Starting Point and Interruption
The starting point for the limitation is usually the day upon which the judgment becomes final. The limitation of imposed imprisonment is interrupted by the commencement of enforcement or by the convict being apprehended to ensure enforcement.
Reactions that Are Not Punishments
Confiscation
The same limitation periods apply to confiscation as for punishment, but the period shall in no case be less than 5 years, and for confiscation of proceeds and extended confiscation, not less than 10 years.
Imposed confiscation is prescribed after 5 years; for confiscation of proceeds, including extended confiscation, the period is 10 years.
Nullification
The right to demand the nullification of a defamatory statement is unaffected by the limitation of criminal liability. However, the victim’s right to initiate a nullification case themselves or to request a public nullification case is prescribed 3 years after they became aware of the criminal act and who committed it.
Disappearance of Liability upon the Death of the Guilty Party
Punishment
The ability to deliver a judgment of punishment disappears upon the death of the guilty party. If the guilty dies after a judgment has been given, the ability to enforce the judgment vanishes. The purpose of punishment is to affect the guilty themselves, not their heirs.
Confiscation
Confiscation liability generally ends with the death of the responsible party. This applies to both the ability to initiate a confiscation case and the ability to enforce a judgment already given.
But when it comes to the confiscation of proceeds and extended confiscation, the law has made exceptions. Here, it concerns relinquishing an unjust enrichment, and there is no reason for the heirs to be in a better position than the testator. Therefore, a case on such confiscation can proceed despite the responsible party's death.

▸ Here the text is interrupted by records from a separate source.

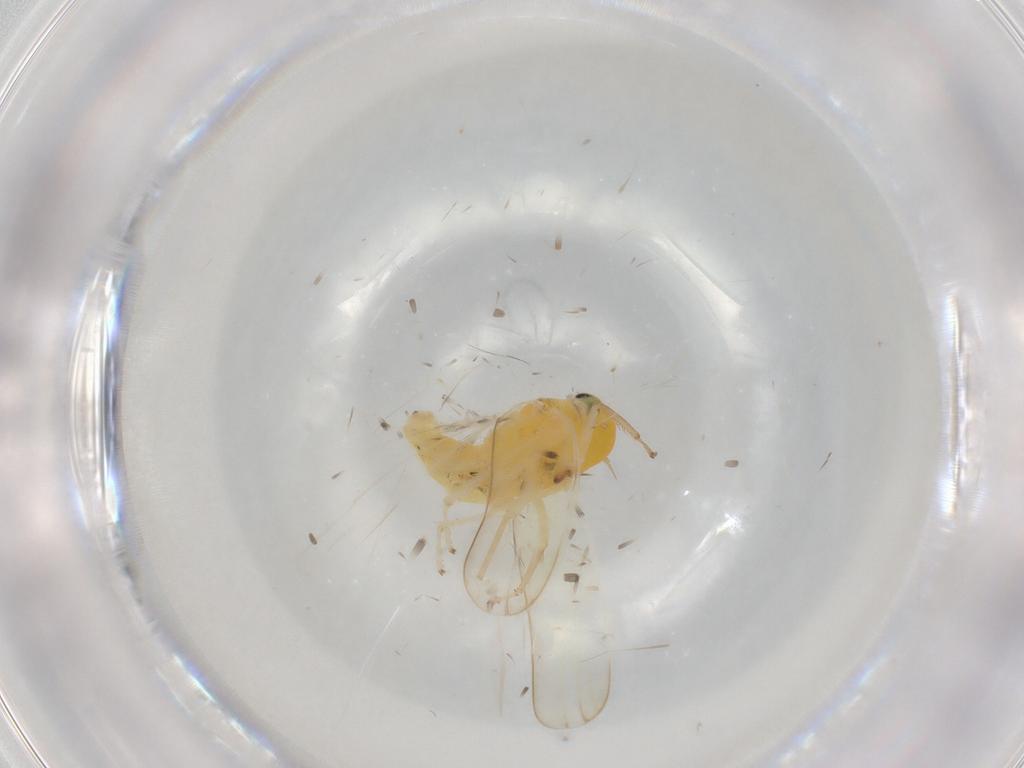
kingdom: Animalia
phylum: Arthropoda
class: Insecta
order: Hemiptera
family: Cicadellidae
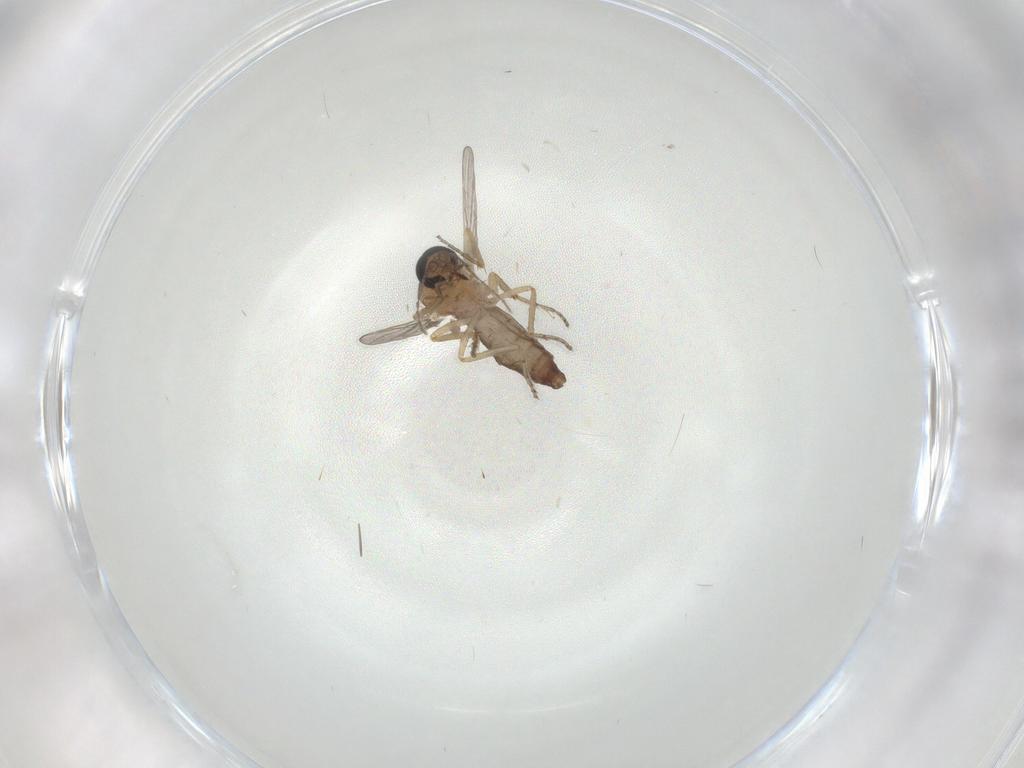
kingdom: Animalia
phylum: Arthropoda
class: Insecta
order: Diptera
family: Ceratopogonidae
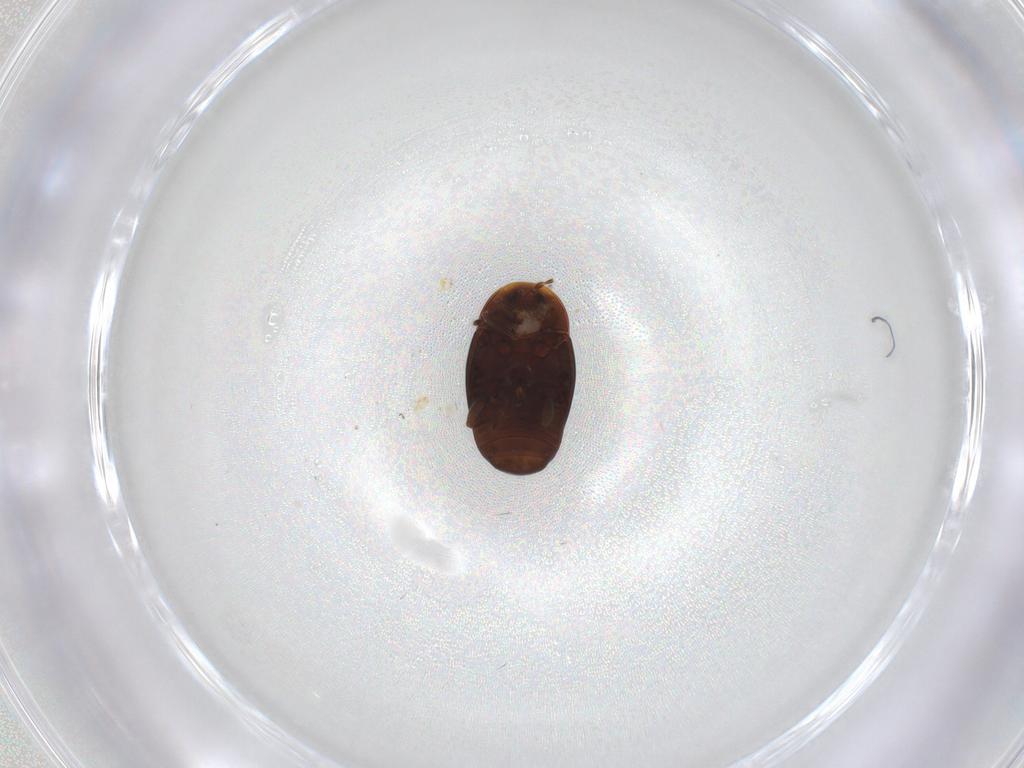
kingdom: Animalia
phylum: Arthropoda
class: Insecta
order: Coleoptera
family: Corylophidae
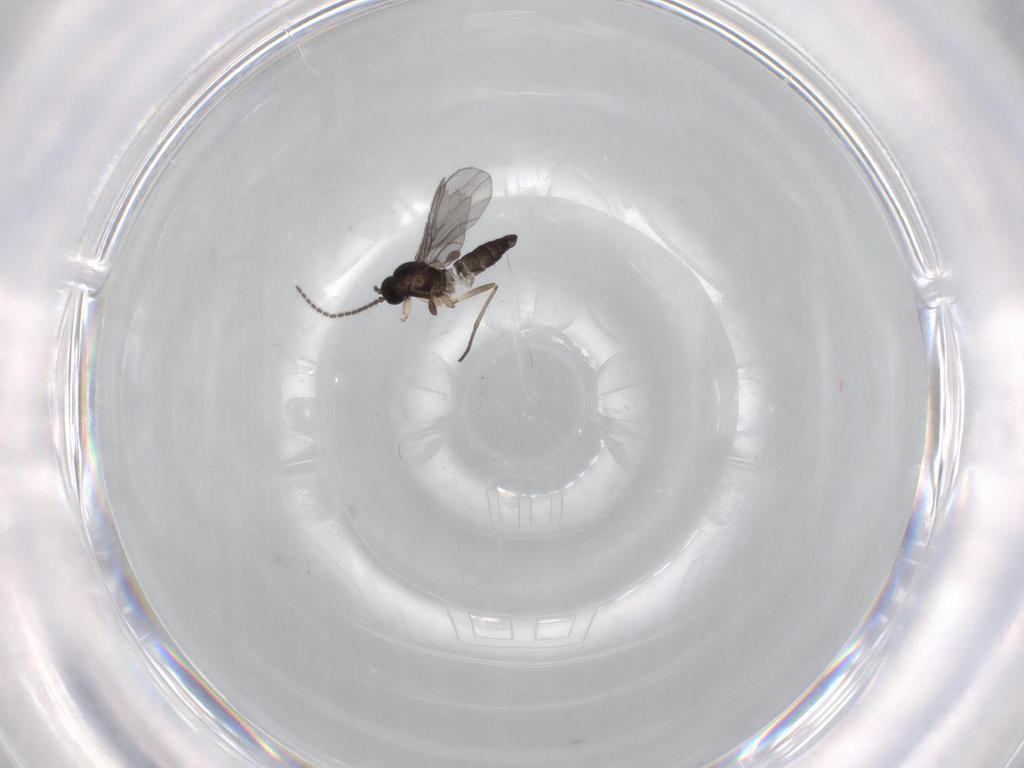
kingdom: Animalia
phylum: Arthropoda
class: Insecta
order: Diptera
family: Sciaridae
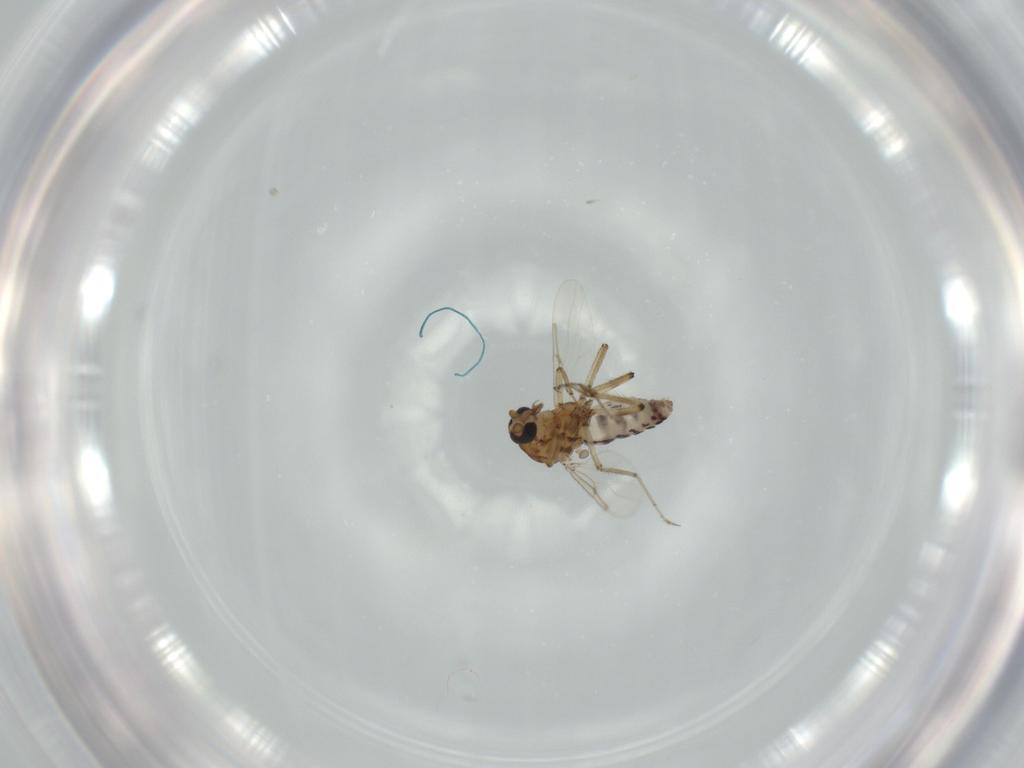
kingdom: Animalia
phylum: Arthropoda
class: Insecta
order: Diptera
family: Ceratopogonidae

Exceptions and Special Rules
For certain particularly serious crimes, it may seem unreasonable for criminal liability to be extinguished. The Penal Code Commission has therefore proposed that the criminal liability for genocide and serious war crimes should not be prescribed.
Conclusion
The limitation rules in criminal law balance the interest in effective legal prosecution against the interests of individual legal security and prospects for rehabilitation. As time passes, society's need to pursue an offense becomes less pressing, while the interest in the individual and their opportunity to leave the past behind becomes more significant. Limitation rules provide a legal expression for this balancing.